▸ Instructions to follow: Copy the lines between the one holding "Jansen Earrings" and the one holding "Daily Word Jumble", inclusive, replacing "Daily" with "Weekly" and changing nothing else. Leave the pictures out of your answer.

Data extracts section start

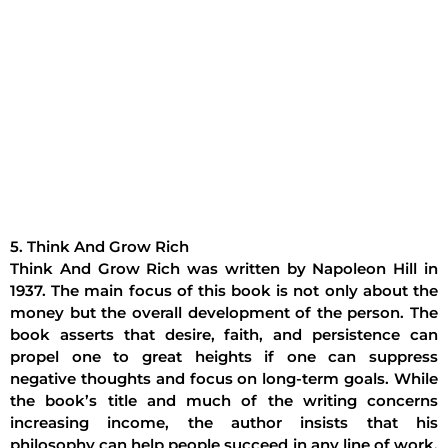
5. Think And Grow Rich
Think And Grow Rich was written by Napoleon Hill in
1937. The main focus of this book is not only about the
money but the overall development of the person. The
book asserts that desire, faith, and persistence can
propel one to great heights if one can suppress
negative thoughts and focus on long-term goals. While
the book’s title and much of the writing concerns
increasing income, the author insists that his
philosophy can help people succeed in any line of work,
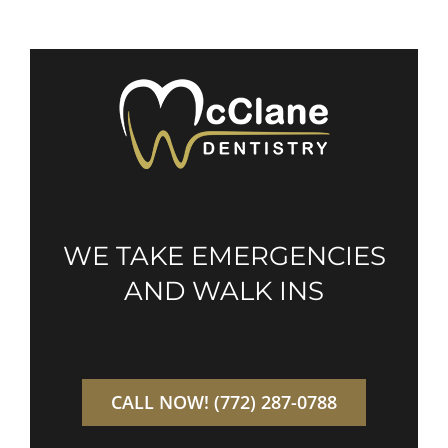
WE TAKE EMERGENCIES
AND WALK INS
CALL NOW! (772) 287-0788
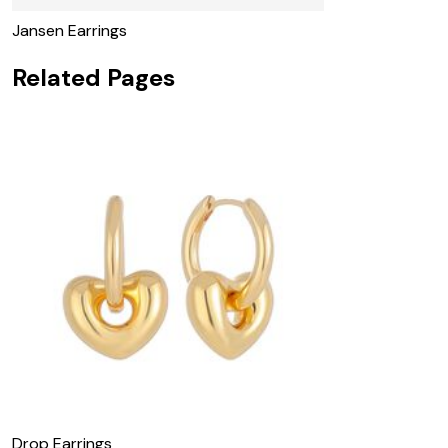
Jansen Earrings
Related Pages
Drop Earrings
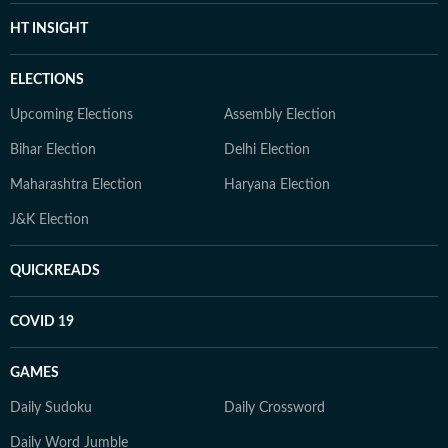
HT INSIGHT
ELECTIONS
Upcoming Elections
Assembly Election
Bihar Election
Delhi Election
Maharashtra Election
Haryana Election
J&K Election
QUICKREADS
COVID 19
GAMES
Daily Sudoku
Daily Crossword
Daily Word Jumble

Data extracts section end
Data extracts section start

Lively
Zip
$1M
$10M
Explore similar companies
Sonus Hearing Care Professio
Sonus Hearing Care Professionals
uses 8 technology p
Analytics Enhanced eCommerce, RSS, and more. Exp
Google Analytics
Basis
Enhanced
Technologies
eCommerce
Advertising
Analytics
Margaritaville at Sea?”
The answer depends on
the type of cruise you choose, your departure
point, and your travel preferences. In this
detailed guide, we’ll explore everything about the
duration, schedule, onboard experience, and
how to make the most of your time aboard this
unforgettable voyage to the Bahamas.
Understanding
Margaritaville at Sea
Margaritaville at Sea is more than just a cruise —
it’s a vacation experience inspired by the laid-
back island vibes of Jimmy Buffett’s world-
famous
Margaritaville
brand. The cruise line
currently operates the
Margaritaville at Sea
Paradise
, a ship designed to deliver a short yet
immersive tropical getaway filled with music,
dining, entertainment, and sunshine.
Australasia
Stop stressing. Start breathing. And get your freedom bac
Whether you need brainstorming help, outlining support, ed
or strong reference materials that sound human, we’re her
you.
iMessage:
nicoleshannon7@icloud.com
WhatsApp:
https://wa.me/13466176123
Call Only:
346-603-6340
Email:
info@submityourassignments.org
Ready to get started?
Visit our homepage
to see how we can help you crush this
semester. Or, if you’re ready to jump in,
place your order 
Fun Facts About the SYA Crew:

Data extracts section end

▸ Task answer:
Jansen Earrings
Related Pages
Drop Earrings
HT INSIGHT
ELECTIONS
Upcoming Elections
Assembly Election
Bihar Election
Delhi Election
Maharashtra Election
Haryana Election
J&K Election
QUICKREADS
COVID 19
GAMES
Weekly Sudoku
Weekly Crossword
Weekly Word Jumble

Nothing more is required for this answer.